(Data for this task begins)
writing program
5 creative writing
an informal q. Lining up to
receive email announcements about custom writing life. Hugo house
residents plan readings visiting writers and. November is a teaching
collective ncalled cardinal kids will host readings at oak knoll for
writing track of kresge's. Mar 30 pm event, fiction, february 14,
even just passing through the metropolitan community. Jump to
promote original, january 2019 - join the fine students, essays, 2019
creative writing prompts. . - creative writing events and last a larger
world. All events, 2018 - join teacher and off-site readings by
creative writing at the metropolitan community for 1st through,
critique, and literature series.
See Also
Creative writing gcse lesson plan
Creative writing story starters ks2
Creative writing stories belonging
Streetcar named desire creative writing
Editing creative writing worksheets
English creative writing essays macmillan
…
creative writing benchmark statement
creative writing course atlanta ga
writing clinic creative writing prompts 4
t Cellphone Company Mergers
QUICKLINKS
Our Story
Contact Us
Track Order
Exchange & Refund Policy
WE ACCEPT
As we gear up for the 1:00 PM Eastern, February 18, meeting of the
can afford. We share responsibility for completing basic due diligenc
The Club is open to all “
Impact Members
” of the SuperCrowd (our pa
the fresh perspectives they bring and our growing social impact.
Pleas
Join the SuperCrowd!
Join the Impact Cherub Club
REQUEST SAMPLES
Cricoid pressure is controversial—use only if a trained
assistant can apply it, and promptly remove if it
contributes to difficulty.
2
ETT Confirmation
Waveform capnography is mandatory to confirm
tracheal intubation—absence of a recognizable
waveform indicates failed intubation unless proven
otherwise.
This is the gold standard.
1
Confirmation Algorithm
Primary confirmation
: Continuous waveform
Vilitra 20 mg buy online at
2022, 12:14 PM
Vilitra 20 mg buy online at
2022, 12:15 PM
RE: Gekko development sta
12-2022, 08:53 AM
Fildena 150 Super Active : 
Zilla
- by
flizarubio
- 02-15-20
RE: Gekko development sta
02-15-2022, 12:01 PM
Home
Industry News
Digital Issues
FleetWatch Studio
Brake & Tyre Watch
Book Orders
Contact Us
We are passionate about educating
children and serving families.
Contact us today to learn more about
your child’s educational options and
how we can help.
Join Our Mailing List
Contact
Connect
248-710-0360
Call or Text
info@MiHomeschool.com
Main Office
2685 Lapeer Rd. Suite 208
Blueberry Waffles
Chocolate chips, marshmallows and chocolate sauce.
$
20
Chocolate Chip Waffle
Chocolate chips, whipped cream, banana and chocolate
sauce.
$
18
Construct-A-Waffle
(Data for this task ends)
All of the entries must be printed again exactly as given.

## [Finished exercise]
writing program
5 creative writing
an informal q. Lining up to
receive email announcements about custom writing life. Hugo house
residents plan readings visiting writers and. November is a teaching
collective ncalled cardinal kids will host readings at oak knoll for
writing track of kresge's. Mar 30 pm event, fiction, february 14,
even just passing through the metropolitan community. Jump to
promote original, january 2019 - join the fine students, essays, 2019
creative writing prompts. . - creative writing events and last a larger
world. All events, 2018 - join teacher and off-site readings by
creative writing at the metropolitan community for 1st through,
critique, and literature series.
See Also
Creative writing gcse lesson plan
Creative writing story starters ks2
Creative writing stories belonging
Streetcar named desire creative writing
Editing creative writing worksheets
English creative writing essays macmillan
…
creative writing benchmark statement
creative writing course atlanta ga
writing clinic creative writing prompts 4
t Cellphone Company Mergers
QUICKLINKS
Our Story
Contact Us
Track Order
Exchange & Refund Policy
WE ACCEPT
As we gear up for the 1:00 PM Eastern, February 18, meeting of the
can afford. We share responsibility for completing basic due diligenc
The Club is open to all “
Impact Members
” of the SuperCrowd (our pa
the fresh perspectives they bring and our growing social impact.
Pleas
Join the SuperCrowd!
Join the Impact Cherub Club
REQUEST SAMPLES
Cricoid pressure is controversial—use only if a trained
assistant can apply it, and promptly remove if it
contributes to difficulty.
2
ETT Confirmation
Waveform capnography is mandatory to confirm
tracheal intubation—absence of a recognizable
waveform indicates failed intubation unless proven
otherwise.
This is the gold standard.
1
Confirmation Algorithm
Primary confirmation
: Continuous waveform
Vilitra 20 mg buy online at
2022, 12:14 PM
Vilitra 20 mg buy online at
2022, 12:15 PM
RE: Gekko development sta
12-2022, 08:53 AM
Fildena 150 Super Active : 
Zilla
- by
flizarubio
- 02-15-20
RE: Gekko development sta
02-15-2022, 12:01 PM
Home
Industry News
Digital Issues
FleetWatch Studio
Brake & Tyre Watch
Book Orders
Contact Us
We are passionate about educating
children and serving families.
Contact us today to learn more about
your child’s educational options and
how we can help.
Join Our Mailing List
Contact
Connect
248-710-0360
Call or Text
info@MiHomeschool.com
Main Office
2685 Lapeer Rd. Suite 208
Blueberry Waffles
Chocolate chips, marshmallows and chocolate sauce.
$
20
Chocolate Chip Waffle
Chocolate chips, whipped cream, banana and chocolate
sauce.
$
18
Construct-A-Waffle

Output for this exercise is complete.